Heinrich Handwerck Dolls 1876-1932 German
Heinrich and Minna Handwerck dolls were produced in Waltershausen, Thüringia, Germany beginning in 1876 or 1885 until they were purchased by Kammer & Reinhardt in 1902 after Heinrich Sr. passed away at the young age of 44. The Handwerck factory was continued independently of K & R. Heinrich Sr. invented and patented in the 1880’s a machine to produce doll body parts, this meant quicker and larger quantities could be produced. Often Handwerck bodies will have a red ink stamp with the patent number.
In 1921 Heinrich Handwerck Jr. re-founded the factory in Gotha near Waltershausen. K & R continued to produce the Handwerck doll molds until at least 1932, between that time period they added “oHG” to the marking.
Heinrich Handwerck is probably best known for their Bébé dolly faced bisque head child dolls and babies, some bisque shoulder heads on kid bodies, but mostly bisque socket heads on composition jointed bodies, Handwerck also produced some celluloid dolls, too.

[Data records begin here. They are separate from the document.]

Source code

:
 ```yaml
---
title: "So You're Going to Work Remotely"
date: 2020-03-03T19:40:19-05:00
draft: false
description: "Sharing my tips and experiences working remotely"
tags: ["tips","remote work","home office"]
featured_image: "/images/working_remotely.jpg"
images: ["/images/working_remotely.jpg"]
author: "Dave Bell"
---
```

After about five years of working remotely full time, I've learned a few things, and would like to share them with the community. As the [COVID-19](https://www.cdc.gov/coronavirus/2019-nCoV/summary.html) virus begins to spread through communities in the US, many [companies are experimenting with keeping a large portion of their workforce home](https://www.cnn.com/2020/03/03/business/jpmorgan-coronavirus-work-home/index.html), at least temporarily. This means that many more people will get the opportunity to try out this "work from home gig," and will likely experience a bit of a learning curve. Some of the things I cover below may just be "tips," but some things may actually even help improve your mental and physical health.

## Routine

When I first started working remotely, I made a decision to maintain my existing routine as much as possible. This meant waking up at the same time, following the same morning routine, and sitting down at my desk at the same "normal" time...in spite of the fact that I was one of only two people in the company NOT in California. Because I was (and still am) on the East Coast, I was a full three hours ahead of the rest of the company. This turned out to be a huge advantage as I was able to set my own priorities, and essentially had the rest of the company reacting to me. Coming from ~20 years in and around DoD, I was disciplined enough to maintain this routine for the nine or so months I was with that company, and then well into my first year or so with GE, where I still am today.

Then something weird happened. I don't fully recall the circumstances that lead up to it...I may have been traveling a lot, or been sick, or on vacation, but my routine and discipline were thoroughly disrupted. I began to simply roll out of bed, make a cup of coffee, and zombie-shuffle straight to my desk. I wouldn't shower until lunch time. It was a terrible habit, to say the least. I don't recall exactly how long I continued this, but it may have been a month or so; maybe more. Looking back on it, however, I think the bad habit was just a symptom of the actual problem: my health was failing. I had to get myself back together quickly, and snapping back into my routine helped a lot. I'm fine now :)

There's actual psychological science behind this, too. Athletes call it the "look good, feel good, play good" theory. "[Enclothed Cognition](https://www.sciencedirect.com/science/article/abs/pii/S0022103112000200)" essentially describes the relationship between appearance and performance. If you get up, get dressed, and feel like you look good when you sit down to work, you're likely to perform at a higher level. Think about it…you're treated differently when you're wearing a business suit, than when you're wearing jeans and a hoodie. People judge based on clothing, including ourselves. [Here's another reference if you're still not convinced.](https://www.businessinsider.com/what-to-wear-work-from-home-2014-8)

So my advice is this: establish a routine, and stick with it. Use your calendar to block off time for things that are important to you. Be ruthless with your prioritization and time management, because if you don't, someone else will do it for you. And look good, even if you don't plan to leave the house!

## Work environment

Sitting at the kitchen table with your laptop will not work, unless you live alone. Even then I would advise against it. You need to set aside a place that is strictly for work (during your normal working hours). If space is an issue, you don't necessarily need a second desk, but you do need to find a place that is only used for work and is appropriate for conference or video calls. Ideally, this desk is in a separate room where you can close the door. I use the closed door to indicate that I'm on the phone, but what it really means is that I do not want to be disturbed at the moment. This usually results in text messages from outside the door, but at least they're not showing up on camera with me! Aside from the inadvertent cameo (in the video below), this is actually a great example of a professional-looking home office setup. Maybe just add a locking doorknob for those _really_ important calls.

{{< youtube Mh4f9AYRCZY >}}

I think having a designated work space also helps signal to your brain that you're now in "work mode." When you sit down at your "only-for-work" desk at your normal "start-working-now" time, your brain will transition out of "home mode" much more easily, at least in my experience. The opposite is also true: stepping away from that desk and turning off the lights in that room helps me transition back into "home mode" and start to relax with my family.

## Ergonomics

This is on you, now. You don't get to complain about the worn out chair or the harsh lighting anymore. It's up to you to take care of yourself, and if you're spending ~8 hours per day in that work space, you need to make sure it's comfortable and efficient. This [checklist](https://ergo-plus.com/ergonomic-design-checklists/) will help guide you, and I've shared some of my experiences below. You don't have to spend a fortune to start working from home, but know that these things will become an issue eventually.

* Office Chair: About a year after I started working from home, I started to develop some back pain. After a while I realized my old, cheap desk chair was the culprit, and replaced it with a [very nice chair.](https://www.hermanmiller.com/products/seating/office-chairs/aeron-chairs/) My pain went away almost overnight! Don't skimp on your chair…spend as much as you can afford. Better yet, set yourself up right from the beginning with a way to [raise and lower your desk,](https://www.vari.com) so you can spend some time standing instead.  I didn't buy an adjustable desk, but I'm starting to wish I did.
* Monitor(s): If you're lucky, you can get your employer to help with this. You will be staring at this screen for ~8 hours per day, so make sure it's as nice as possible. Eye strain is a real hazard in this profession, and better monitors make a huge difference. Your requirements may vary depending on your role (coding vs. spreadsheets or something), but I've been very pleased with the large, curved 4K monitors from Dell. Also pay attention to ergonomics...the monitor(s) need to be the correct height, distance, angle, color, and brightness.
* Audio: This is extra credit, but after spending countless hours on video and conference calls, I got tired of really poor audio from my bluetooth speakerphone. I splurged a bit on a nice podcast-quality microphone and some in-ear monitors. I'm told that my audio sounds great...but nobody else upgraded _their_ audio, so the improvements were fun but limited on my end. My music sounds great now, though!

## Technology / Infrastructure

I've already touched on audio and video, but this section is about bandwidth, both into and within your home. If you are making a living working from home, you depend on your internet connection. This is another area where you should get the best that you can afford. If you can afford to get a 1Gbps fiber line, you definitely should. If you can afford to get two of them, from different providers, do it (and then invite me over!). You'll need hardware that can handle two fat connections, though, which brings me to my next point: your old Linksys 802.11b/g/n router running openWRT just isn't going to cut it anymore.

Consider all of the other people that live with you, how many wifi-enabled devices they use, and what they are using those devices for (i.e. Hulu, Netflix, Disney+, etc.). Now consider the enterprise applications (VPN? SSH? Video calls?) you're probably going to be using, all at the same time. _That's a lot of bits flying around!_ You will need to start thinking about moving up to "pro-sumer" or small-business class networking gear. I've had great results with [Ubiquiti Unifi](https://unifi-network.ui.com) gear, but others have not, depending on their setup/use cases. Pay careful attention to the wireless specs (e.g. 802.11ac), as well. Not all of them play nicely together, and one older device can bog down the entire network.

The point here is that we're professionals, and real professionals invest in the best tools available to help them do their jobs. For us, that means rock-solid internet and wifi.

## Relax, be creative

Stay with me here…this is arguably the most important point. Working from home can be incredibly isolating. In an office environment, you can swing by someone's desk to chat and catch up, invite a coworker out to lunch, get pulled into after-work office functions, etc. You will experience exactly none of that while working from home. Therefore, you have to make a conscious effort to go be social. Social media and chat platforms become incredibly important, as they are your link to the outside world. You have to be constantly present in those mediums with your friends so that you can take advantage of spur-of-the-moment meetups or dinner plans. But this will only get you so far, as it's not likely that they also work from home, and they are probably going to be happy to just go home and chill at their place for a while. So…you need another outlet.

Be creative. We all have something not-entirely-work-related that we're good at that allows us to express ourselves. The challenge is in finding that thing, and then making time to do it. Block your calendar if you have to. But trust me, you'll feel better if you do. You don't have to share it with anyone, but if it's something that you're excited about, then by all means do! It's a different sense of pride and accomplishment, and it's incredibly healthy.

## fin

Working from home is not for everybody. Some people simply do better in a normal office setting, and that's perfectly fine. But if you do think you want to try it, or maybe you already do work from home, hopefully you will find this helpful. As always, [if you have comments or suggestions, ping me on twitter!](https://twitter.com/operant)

Heinrich Handwerck Doll Mold Numbers Identified & Trade names
29, 69, 79, 89, 99, 109, 119, 120, 139, 152, 160, 189, 199, 420
Eight pointed star + French or German words, Baby Cut, Bébé Cosmopolite, Bébé de Recalme, Bébé Superior, Made in Germany +an upside down horseshoe + Hch # H, HH, HHW, HW, Germany + HANDWERCK + Halbig, Elaine dolls, LaBelle, LaBonita and Lotti, a Lady doll ink body mark stamp D. R. Patent No. 100297 in 1897 with a Simon & Halbig doll head mold 1159.
Note: The Bébé Cosmopolite doll – only the 18″ tall doll marked Germany, Heinrich Handwerck, Simon & Halbig 1, was used for Lettie Lane’s actual doll, a mail in premium from magazine subscriptions from the Lettie Lane paper doll series in the Ladies Home Journal 1911. Kestner doll mold 171 in 18″ was also used.